Сопряжение лирической и философической медитаций в одном классе дискурсивных практик представляется знаменательным и закономерным: философия столь же интроспективна (платоновский разговор души с самою собой), как и лирика.

Наконец, для перформатива с адресатной интенцией, претендующего на апеллятивную действенность (приказ, просьба, призыв и иные способы «побуждения»), адресат служит одновременно и целевым предметом речевой акции, устанавливающей или переопределяющей его ценностный статус. Нередко представления о перформативах ошибочно сужаются до сферы апеллятивных высказываний.

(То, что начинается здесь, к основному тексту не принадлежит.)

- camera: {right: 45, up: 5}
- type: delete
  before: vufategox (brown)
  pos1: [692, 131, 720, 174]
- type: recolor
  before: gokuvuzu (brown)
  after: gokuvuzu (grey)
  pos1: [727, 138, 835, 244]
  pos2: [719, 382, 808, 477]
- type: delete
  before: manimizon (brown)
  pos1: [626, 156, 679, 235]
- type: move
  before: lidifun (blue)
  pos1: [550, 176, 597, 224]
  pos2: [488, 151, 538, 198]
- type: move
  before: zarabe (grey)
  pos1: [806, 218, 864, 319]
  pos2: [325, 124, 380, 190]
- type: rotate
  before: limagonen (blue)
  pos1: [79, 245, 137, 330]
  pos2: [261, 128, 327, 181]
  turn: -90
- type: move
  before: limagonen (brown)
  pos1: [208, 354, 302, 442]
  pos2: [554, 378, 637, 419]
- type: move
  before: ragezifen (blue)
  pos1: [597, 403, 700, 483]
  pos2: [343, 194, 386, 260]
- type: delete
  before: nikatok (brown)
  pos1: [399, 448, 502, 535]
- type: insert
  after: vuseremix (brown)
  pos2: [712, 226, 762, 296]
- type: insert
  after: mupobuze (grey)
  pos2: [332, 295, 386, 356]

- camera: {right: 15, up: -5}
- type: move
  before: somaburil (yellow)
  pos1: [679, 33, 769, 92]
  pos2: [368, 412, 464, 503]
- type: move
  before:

Отчасти эта парадигма регистров перформативности соотносима с парадигмой грамматического лица (соответственно третьего, первого и второго). Однако интенции перформативного речевого поведения – более глубокий аспект коммуникации, определяемый не грамматической формой, а стратегическим выбором говорящего.

* * *

Изложенное выше позволяет утверждать, что современная нарратология является весьма важным направлением в развитии теории коммуникации, осваивающим проблематику соотносительности нарративности и анарративности в человеческой культуре. В этом качестве она охватывает все дискурсивные практики, область которых складывается из двух базовых родов дискурсии (перформативного и репрезентативного), реализуемых каждый – в одном из трех регистров. Апеллятивный, презентативный и медитативный регистры перформативности различаются своей коммуникативной интенциональностью (адресатной, объектной и субъектной). Регистры репрезентативности, в свою очередь, различаются инстанцией высказывания, ответственной за его смысл. В итеративном дискурсе источником смысла выступает референтная данность описываемого; в миметическом дискурсе смыслообразующей инстанцией «свидетеля и судии» оказывается адресат; в нарративном – сам субъект дискурсии (выступающий в речевом облике нарратора).

Однако нарратология «без берегов», распространяя свою экспансию за пределы речевых практик, представляется методологически сомнительной. «Нарративность» и «перформативность», обнаруживаемые в различных областях зрелищных практик, – не более чем метафорические аналогии, указывающие на действительную проблематику другой междисциплинарной сферы гуманитарного познания: проблематику интермедиальных исследований.